А однажды, сидя дома на подоконнике и наблюдая главным образом ноги прохожих, так как окна совпадали с уровнем тротуара, я увидел, как двое рабочих прикрепили трос к одной из маковок собора. Натужно заурчал трактор, трос натянулся, как струна, и, сопровождаемый легким облаком многовековой пыли, купол рухнул на землю, словно поверженный воин. Храм разобрали примерно месяца через два. Это было в 1937 году. Из его кирпича в городе построили корпуса медицинского института. В 2000 году Михайловский собор полностью восстановили. Его высота составляет 70 метров.
Основную площадь в квартире, состоящей из комнаты, кухни и кладовой, занимала громадная русская печь, на которой в зимнюю пору свободно размещалось четыре человека. Обстановка была более чем скромной. Буфет из фанеры с претензией на красное дерево, обеденный стол у стены, кровати для родителей и детей, да швейная машина «Зингер», за которой все свободное от домашних хлопот время, не разгибая спины, проводила мать, помогая скромному семейному бюджету. В ту пору в моде были строчевышитые занавески на окна. Порой в эти часы было особенно хорошо. Под ритмичный, убаюкивающий стук швейной машины, негромкую песню матери, а она любила петь, мы с братом создавали из спичечных коробков, ниточных катушек и других, дорогих детскому сердцу предметов, замечательные города, замысловатые машины или устраивали сражения, где главным калибром осадной артиллерии являлись пустые трехгранные флаконы, кажется, из-под уксуса.
Вечерний чай из самовара с кусочками наколотого щипцами сахара, когда в сборе была вся семья, в том числе усталый отец, пришедший со сталеделательного оружейного завода (в наше время – Ижмаш), которому он отдал всю свою трудовую жизнь. Неторопливая беседа, неяркий свет от единственной электрической лампочки, ввернутой в фарфоровый патрон с фарфоровым же выключателем – все это создавало неповторимую атмосферу родительского очага, память о котором сохраняется на всю жизнь.
В домашней атмосфере думалось, что в каждого человека при его рождении закладывается много начал – добрых и злых, полезных и вредных, нужных и никчемных. Эти начала до поры, до времени как бы дремлют в каждом из нас, но вот случайно или преднамеренно создаются такие условия, когда в человеке вдруг происходит пробуждение и дальнейшее, постепенное или бурное, развитие тех или иных наклонностей, впоследствии и составляющих в сумме то, что мы называем личностью. Так просыпается яркий цветок, раскрывает и поворачивает свои лепестки, словно намереваясь обнять кого-то, навстречу живительному теплу, неисчерпаемым потокам, льющимся с высокого ясного неба. В злаковом зерне, брошенном трудолюбивым крестьянином на весеннюю благодатную почву, вначале проклюнется бледный росток, но, согретый солнечными лучами, он еще теснее прижимается к груди его земной колыбели, а та щедро напоит его своими соками. Глядь, уже и трубка пошла, и колос, а там подступила пора позаботиться и о продолжении своего рода.
* * *
Возможно, нечто подобное случилось и со мной, когда перед самой войной, будучи уже учеником второго класса средней школы, преодолевая робость, я с соседским парнем переступил порог республиканской станции юных техников.
Это был большой, слегка осевший, трехэтажный деревянный дом, на крутом берегу городского пруда. Внешне он был ничем непримечателен, разве что стеклянная доска на его фасаде, свидетельствующая о принадлежности данного учреждения народному комиссариату просвещения, отличала его от подобных.

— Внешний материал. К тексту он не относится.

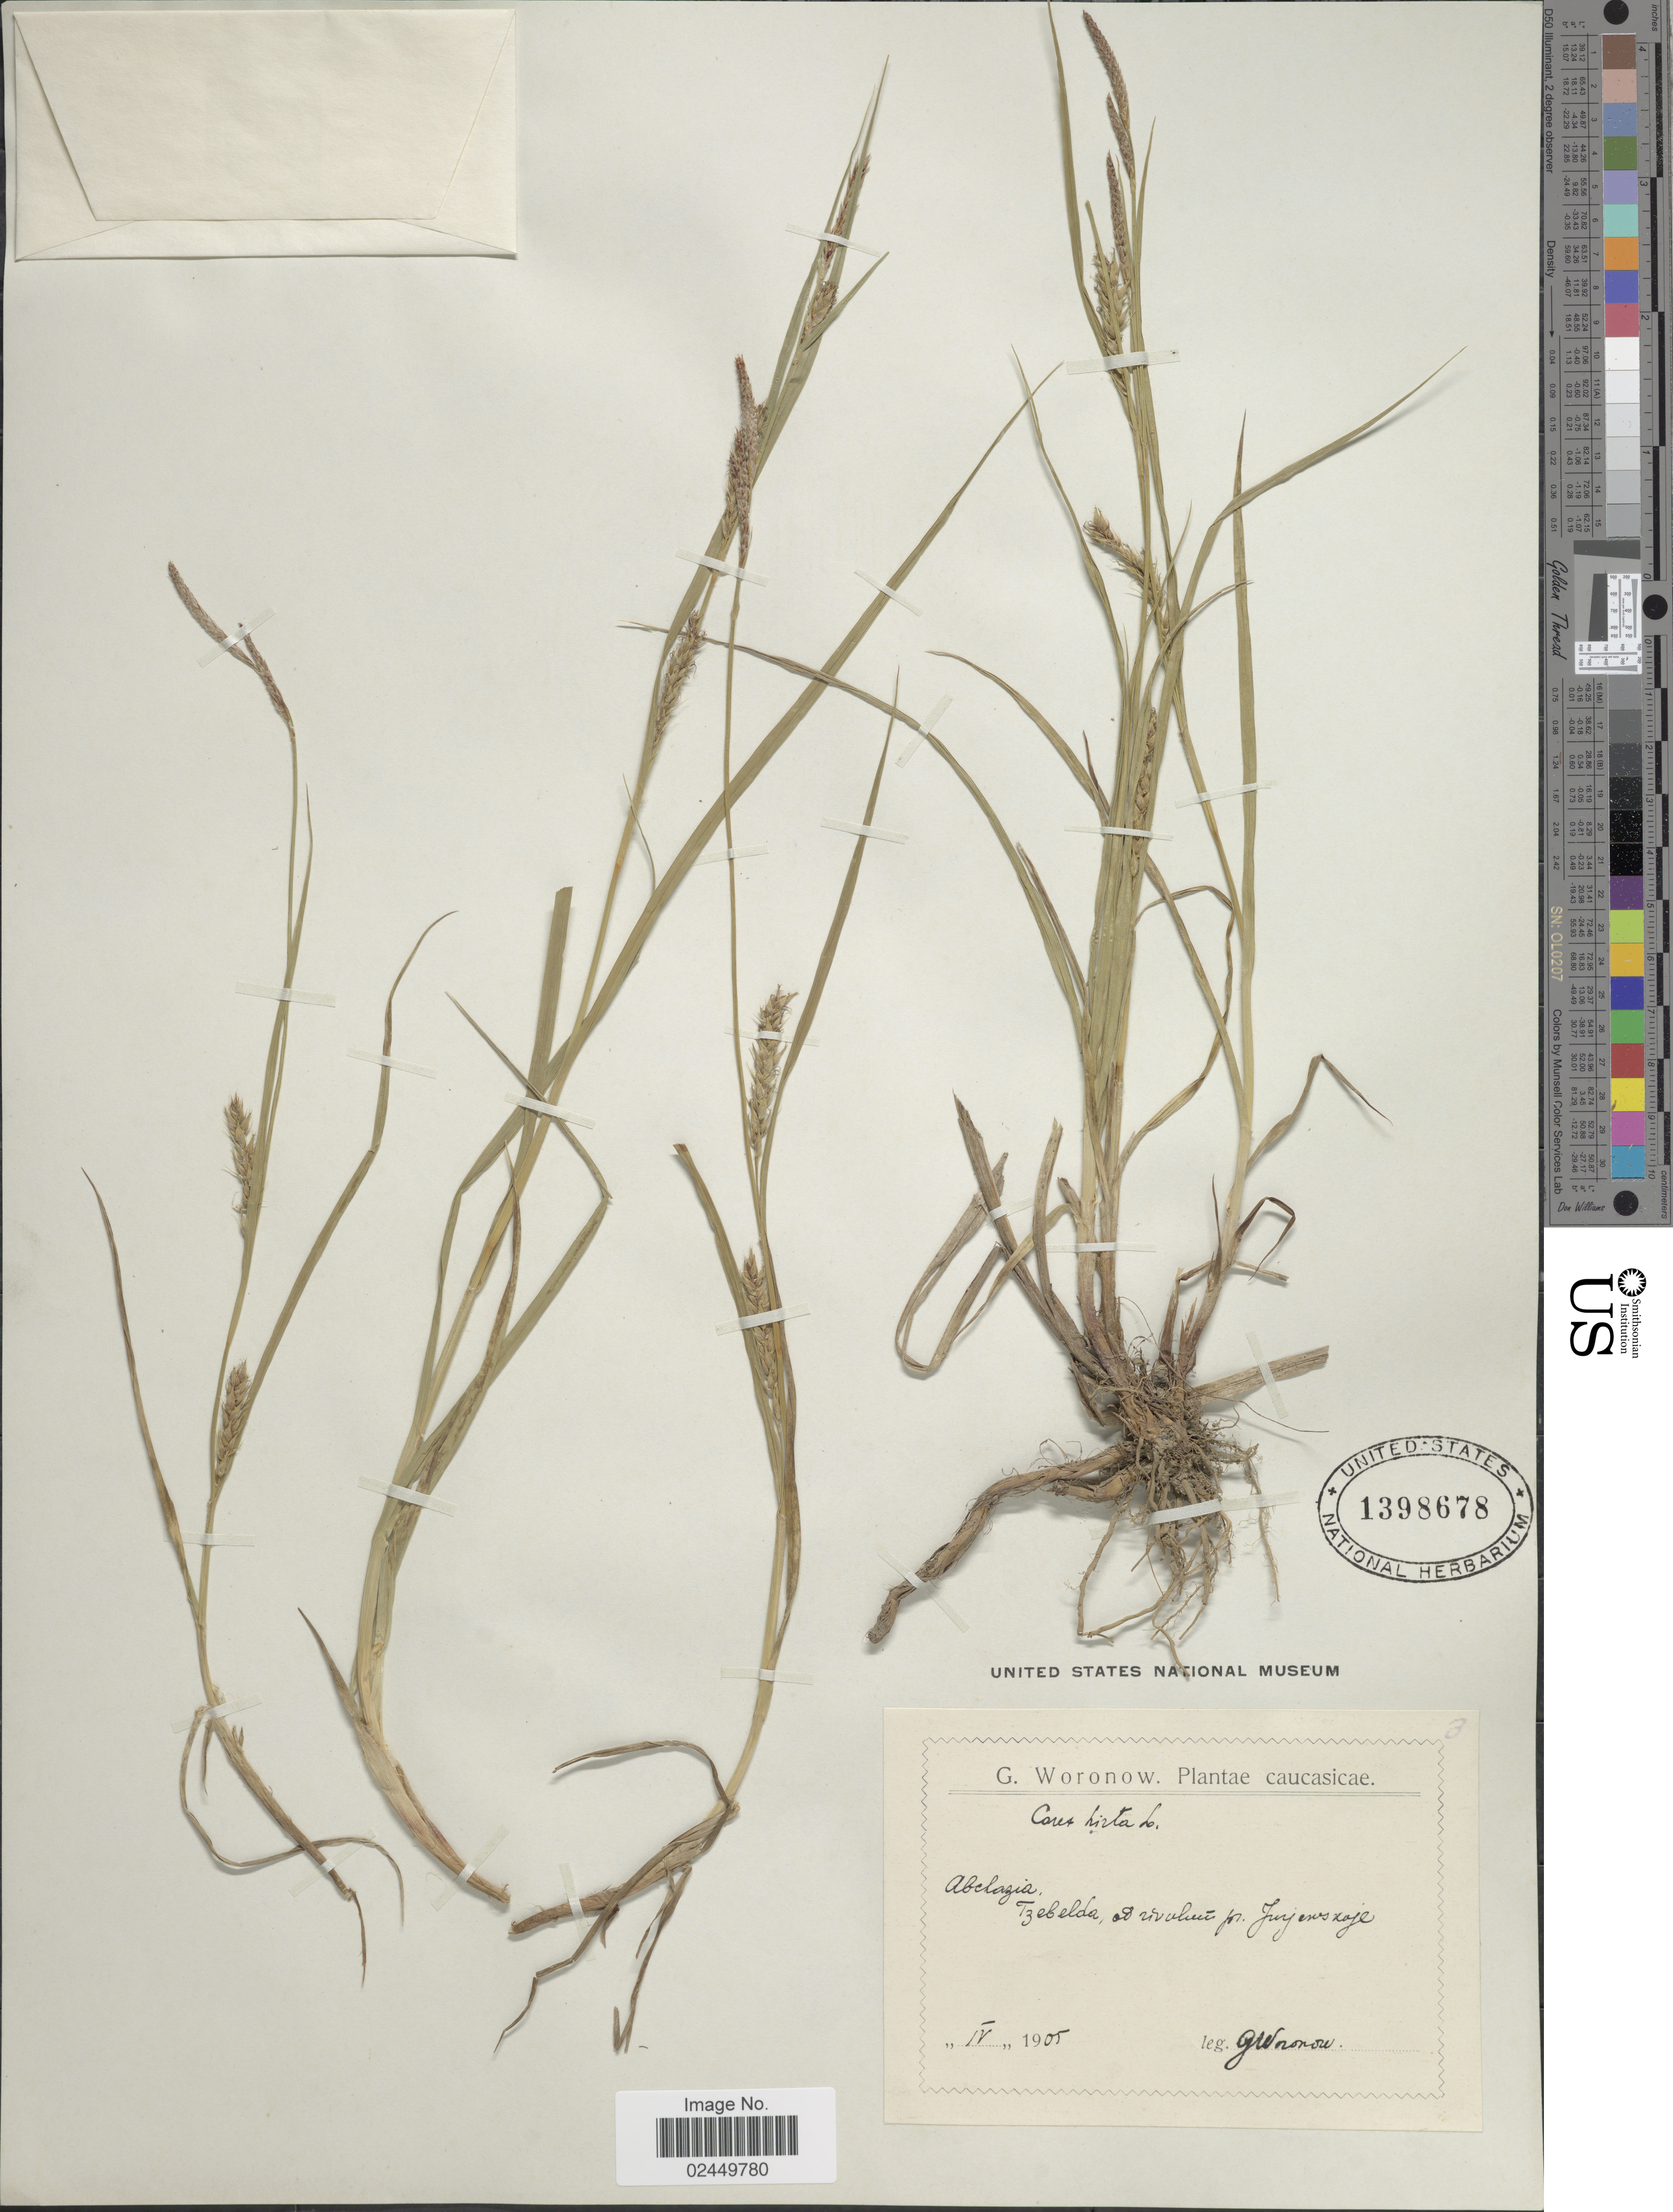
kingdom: Plantae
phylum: Tracheophyta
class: Liliopsida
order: Poales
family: Cyperaceae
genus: Carex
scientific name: Carex hirta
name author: L.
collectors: G. Woronow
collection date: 1905-04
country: Georgia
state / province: Abkhazia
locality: Abchazia. Tzebelda, ad uvulum pr. Juyensxoje [interpreted]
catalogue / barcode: US 1398678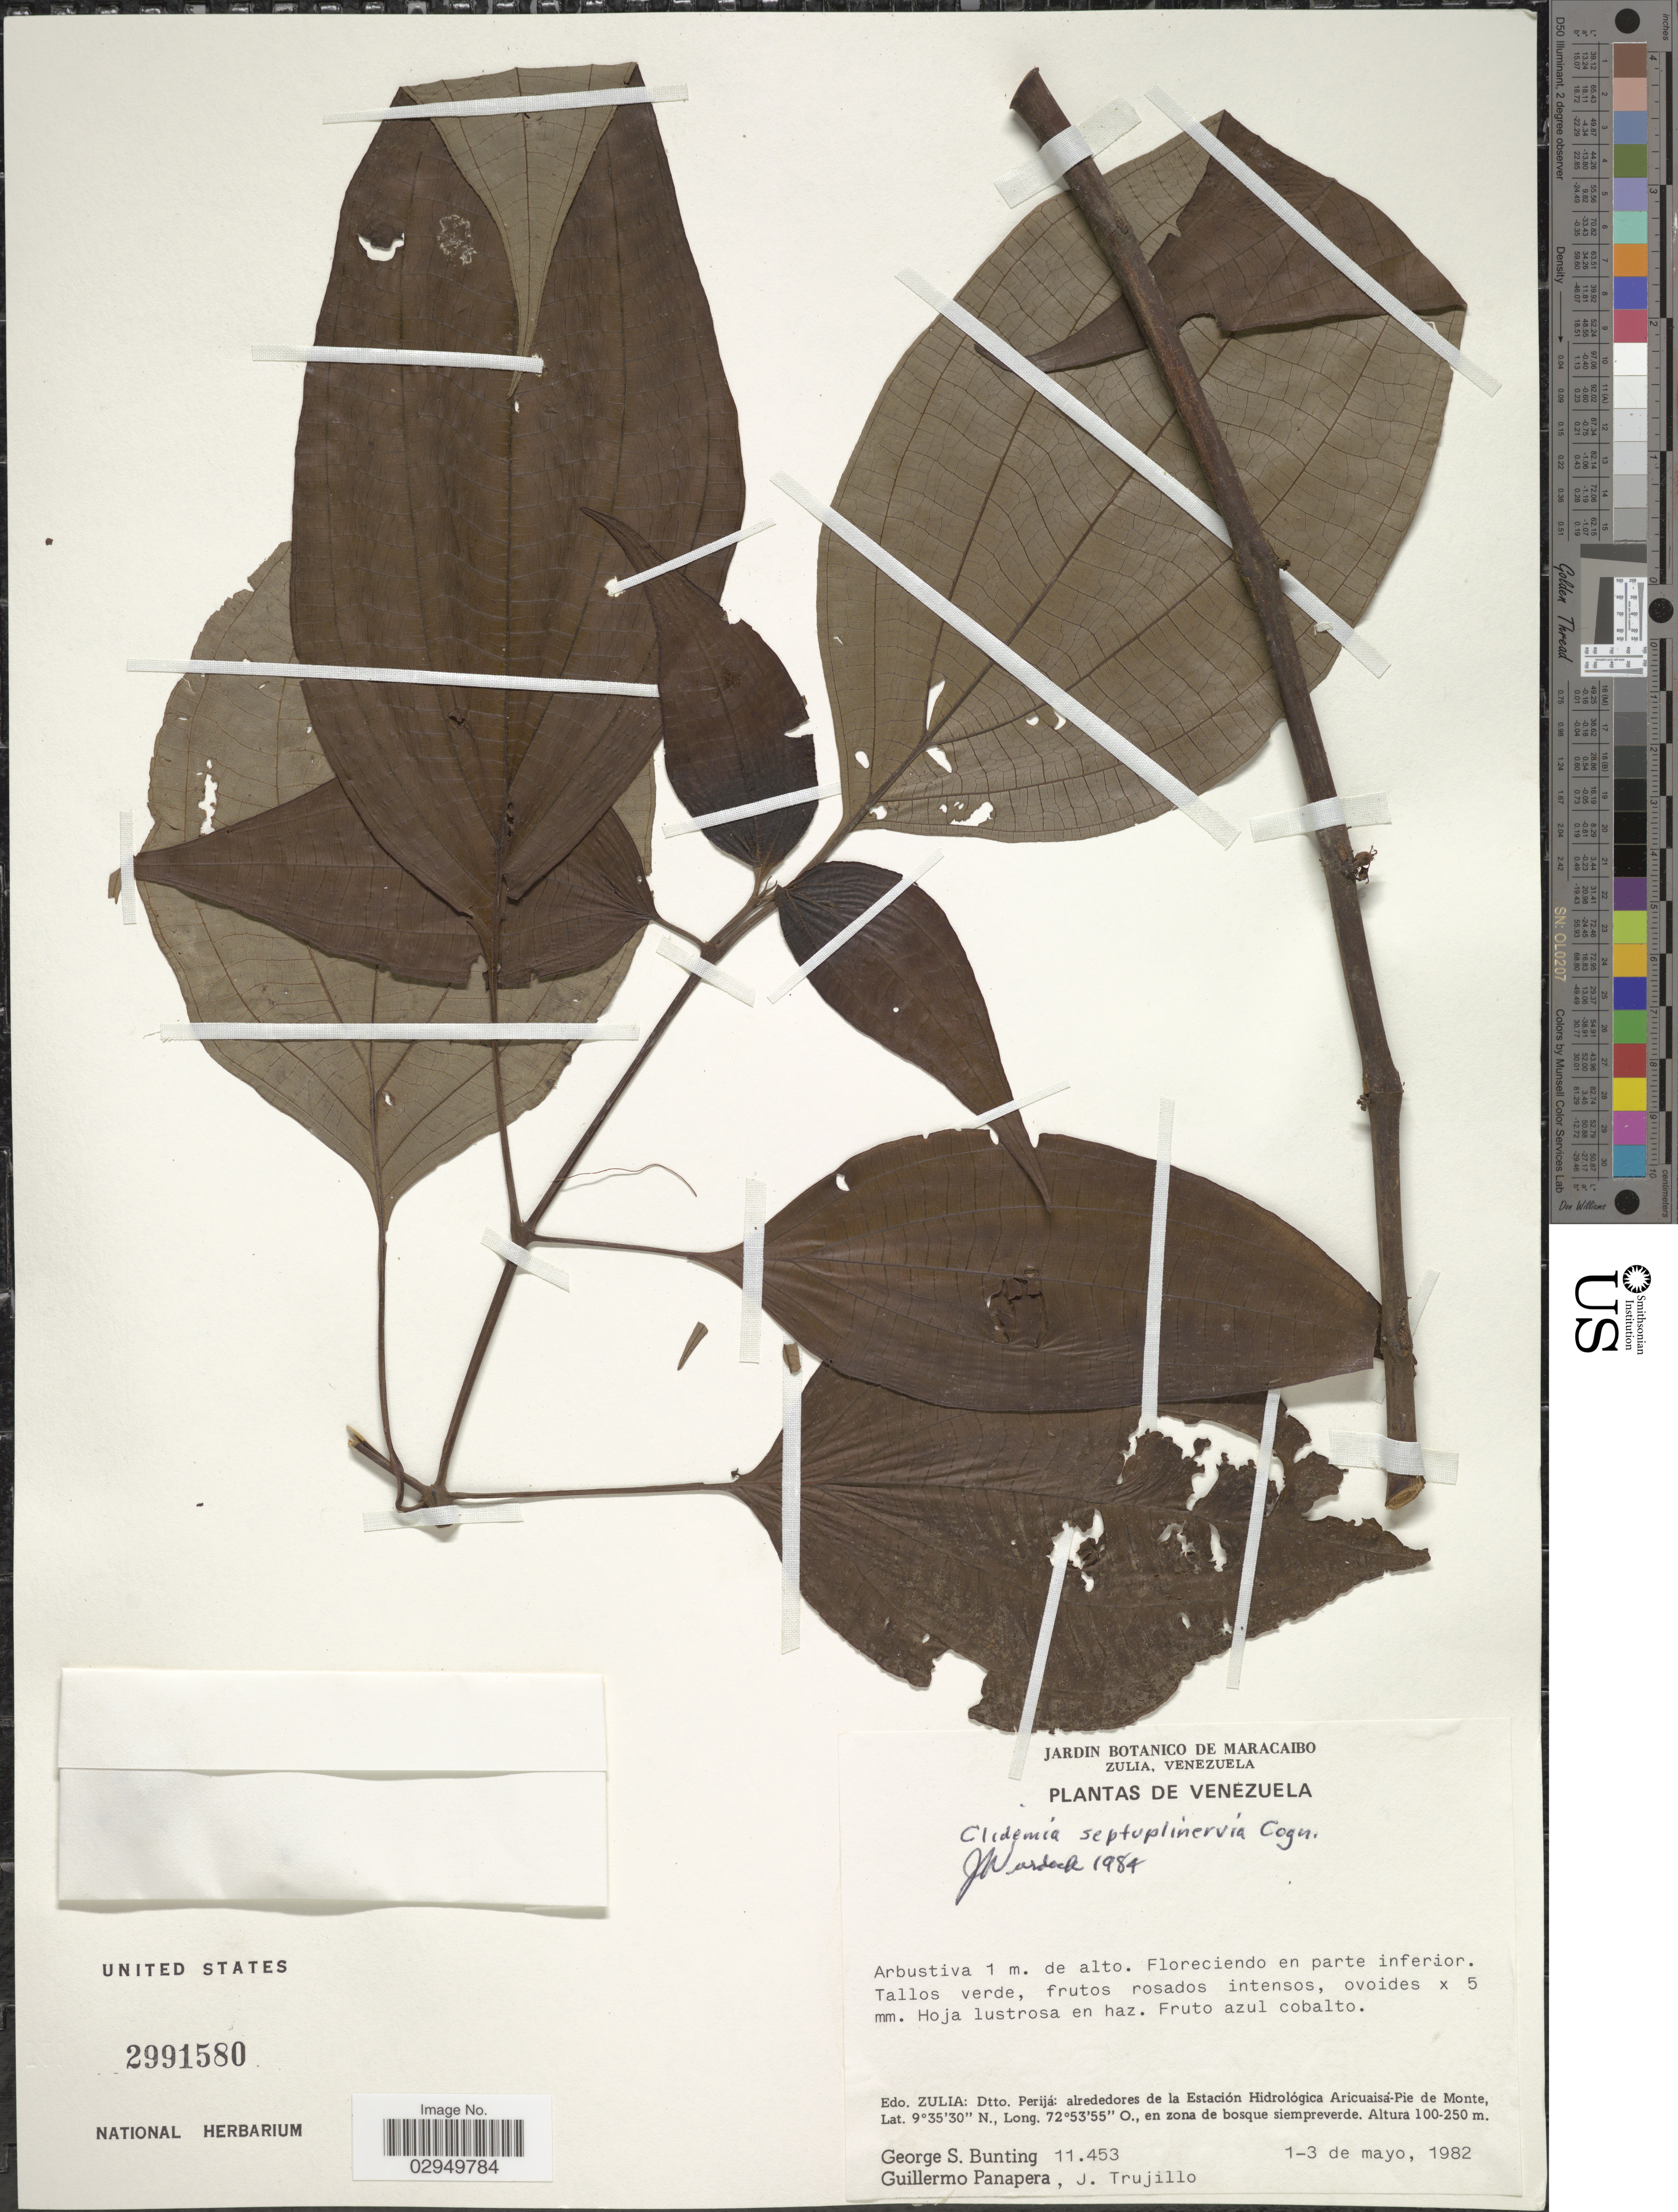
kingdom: Plantae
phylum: Tracheophyta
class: Magnoliopsida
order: Myrtales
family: Melastomataceae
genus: Clidemia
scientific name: Clidemia septuplinervia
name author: Cogn.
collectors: G. S. Bunting, G. Panapera & J. Trujillo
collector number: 11453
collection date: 1982-05-01/1982-05-03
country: Venezuela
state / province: Zulia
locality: Dtto. Perijá: alrededores de la Estación Hidrológica Aricuaisá-Pie de Monte.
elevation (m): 100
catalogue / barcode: US 2991580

Внутри же он был просто сказочно богат: в механической лаборатории работала миниатюрная, но настоящая паровая машина; в ряд выстроились, сверкая шпинделями, сверлильные, фрезерные, токарные станки; в судостроительной лаборатории поражали воображение вычурные и элегантные яхты; хитроумное сплетение проводов, слегка светящиеся радиолампы, шкалы приемников, передатчиков и приборов в радиолаборатории напоминали иллюстрации к научно-фантастическим романам. Во дворе скороговоркой, перебивая друг друга, тарахтели настоящие мотоциклы – ИЖи – там тренировались участники автомотосекции.